We'll see you later this week with a small change of pace perhaps.
Monday, January 28, 2013
Thursday, January 17, 2013
Wrapping up and what to say.
Tonight I'm baking chocolate chip cookies. My Japanese oven is tiny and can only fit one small cookie sheet at a time. The warms of the oven will help my little kitchen with no insulation feel more homie against the cold that seeps in through the little gaps and nooks where the doors and window in my apartment. Tomorrow those cookies will be like a badge of honor for the 6 students in my pottery class. A reward for finishing the dirty, dusty job of deep cleaning the whole studio and wedging as much of the reclain bucket's wet clay as they can possibly complete in 2 50 minute periods. A prize for being the class has been my reason for loving Fridays.

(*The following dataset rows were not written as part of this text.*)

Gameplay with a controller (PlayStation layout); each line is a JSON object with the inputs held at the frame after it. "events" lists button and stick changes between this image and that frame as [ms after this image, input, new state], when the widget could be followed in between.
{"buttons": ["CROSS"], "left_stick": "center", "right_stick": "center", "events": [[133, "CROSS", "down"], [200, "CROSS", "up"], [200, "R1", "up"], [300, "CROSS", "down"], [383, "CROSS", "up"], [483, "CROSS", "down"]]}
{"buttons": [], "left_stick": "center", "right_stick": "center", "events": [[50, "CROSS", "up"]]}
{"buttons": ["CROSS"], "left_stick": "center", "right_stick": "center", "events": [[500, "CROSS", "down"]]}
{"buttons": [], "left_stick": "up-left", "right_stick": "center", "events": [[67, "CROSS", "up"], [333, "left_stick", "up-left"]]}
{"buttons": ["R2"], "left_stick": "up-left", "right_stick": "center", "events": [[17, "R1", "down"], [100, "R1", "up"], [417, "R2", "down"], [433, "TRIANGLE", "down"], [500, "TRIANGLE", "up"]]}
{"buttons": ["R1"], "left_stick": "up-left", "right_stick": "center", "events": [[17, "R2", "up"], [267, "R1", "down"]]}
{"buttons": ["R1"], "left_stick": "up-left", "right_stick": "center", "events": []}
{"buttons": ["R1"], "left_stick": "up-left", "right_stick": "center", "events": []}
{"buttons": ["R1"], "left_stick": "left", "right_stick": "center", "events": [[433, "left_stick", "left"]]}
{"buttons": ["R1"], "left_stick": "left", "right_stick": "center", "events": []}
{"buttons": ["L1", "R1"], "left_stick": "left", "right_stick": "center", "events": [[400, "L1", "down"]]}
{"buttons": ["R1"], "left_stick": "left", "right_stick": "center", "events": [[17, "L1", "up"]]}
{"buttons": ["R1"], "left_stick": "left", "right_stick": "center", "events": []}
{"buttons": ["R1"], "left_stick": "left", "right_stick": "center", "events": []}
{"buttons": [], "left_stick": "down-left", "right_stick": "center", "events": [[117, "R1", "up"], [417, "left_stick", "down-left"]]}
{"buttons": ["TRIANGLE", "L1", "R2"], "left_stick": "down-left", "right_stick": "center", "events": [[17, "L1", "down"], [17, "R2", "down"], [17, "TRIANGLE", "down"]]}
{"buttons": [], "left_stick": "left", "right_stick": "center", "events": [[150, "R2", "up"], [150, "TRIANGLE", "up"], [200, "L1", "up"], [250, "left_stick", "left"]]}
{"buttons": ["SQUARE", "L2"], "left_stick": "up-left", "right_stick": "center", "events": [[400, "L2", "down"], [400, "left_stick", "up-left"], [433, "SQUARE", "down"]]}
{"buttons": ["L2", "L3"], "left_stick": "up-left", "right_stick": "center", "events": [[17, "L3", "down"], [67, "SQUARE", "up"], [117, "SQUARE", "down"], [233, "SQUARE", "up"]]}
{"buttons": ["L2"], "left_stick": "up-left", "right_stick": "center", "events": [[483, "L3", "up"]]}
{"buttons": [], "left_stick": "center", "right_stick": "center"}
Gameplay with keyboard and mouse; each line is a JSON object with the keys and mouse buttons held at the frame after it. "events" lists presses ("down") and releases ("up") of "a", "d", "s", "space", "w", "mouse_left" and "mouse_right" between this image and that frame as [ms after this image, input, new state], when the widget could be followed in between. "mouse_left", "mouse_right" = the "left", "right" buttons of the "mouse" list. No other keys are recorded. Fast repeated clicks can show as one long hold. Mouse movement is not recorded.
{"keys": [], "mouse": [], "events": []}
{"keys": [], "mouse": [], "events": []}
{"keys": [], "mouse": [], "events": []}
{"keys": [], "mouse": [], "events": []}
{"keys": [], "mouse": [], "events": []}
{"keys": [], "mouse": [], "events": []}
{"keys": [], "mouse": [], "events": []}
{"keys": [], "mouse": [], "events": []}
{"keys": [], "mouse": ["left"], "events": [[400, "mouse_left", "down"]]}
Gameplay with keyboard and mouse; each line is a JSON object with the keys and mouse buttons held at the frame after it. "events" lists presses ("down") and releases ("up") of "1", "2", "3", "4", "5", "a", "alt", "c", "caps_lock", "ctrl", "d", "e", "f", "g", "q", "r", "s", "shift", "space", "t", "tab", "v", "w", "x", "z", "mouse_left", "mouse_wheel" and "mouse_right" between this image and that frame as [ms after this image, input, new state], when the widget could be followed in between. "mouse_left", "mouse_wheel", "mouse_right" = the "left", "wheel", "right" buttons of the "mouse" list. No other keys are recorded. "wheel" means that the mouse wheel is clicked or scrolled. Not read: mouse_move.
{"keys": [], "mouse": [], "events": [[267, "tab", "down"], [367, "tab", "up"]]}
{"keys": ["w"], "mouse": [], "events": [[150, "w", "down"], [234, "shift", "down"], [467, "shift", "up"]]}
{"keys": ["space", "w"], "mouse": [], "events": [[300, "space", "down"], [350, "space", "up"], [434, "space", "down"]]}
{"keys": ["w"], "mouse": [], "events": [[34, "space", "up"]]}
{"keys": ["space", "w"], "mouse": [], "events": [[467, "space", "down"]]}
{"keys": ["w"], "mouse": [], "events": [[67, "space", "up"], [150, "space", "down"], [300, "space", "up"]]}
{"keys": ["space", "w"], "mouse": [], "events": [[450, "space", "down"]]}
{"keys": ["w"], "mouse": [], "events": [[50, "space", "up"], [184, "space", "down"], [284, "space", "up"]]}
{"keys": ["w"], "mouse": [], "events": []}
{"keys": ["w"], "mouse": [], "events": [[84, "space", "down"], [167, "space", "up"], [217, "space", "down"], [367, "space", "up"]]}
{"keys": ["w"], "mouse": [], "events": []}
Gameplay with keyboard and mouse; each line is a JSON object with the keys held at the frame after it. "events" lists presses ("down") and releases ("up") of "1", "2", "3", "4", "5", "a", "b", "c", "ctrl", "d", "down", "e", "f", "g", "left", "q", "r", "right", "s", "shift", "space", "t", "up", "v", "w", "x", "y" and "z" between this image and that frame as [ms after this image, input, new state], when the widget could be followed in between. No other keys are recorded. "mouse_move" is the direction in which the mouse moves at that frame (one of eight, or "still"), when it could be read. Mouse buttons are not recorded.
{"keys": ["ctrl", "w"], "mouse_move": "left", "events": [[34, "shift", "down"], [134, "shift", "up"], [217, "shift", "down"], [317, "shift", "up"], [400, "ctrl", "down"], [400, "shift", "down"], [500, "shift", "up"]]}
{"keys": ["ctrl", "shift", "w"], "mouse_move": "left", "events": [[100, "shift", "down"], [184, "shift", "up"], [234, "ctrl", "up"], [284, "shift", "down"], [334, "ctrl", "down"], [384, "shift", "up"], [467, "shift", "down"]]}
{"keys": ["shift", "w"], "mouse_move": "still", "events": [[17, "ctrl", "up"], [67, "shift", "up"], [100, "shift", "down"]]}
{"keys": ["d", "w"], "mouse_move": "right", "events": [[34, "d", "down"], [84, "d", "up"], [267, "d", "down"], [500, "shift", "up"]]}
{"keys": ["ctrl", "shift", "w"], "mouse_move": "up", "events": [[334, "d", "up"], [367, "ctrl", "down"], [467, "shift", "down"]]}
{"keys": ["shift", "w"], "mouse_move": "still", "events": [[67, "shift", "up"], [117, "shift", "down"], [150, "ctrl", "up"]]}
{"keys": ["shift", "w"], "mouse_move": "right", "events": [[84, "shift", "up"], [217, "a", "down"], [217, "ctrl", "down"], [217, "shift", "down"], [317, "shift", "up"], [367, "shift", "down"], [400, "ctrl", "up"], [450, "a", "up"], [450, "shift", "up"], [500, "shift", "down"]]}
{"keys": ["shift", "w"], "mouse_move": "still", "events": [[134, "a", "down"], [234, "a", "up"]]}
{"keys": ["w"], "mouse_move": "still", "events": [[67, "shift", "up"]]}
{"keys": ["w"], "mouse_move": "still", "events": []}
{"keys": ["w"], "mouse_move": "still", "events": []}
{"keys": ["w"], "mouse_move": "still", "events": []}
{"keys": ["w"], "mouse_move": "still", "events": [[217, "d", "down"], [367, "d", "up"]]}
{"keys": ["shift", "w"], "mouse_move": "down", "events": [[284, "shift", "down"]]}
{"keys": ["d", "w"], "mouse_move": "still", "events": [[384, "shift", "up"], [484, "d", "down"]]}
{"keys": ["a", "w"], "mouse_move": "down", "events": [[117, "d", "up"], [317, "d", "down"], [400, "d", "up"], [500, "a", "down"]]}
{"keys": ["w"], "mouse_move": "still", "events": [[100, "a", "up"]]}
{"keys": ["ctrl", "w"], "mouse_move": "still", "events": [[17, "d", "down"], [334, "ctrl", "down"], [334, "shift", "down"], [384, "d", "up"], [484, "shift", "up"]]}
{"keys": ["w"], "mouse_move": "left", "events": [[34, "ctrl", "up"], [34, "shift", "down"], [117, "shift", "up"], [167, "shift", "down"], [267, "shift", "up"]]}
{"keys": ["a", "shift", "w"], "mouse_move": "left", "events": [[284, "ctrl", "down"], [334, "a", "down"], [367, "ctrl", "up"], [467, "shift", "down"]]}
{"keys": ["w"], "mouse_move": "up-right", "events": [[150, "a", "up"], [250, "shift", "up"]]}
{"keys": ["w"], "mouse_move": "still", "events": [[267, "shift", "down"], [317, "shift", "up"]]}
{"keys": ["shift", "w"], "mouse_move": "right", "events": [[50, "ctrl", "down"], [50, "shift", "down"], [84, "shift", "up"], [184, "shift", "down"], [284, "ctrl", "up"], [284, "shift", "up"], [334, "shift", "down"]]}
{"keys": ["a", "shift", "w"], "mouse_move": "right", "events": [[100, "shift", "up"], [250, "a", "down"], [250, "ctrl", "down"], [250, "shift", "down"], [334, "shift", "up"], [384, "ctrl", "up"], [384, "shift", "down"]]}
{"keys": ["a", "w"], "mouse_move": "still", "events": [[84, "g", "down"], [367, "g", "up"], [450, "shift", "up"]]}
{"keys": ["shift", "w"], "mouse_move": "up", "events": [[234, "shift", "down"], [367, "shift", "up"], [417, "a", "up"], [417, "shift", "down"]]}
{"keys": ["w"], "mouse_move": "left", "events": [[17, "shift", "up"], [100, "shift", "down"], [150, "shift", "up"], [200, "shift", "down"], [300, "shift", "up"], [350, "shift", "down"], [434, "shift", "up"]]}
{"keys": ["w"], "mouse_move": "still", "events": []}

Their energy, patience, and willingness to put up with a non Japanese speaking art teacher-ish guy, trying desperately to share his passion for wheel thrown potter was simply FANTASTIC! Some of them progressed far beyond I progressed in my first course of ceramics. Some of them just learned that pottery isn't their favorite form of expression, but those students never let their struggles disrupt class or dishearten them. They just kept trying over and over again, still blew me away at the school assembly by thanking me infront of the whole school. Yep. . . they got me. In front of the whole student and teacher body they thanked me (IN PERFECT ENGLISH!), and the little jerks made me cry. They even all worked together to make me a tiny, heavy, overly glazed plate that firmly demonstrates many of the things I told them not to do when making pottery, BUT IT'S TOTALLY MY NEW FAVORITE PLATE!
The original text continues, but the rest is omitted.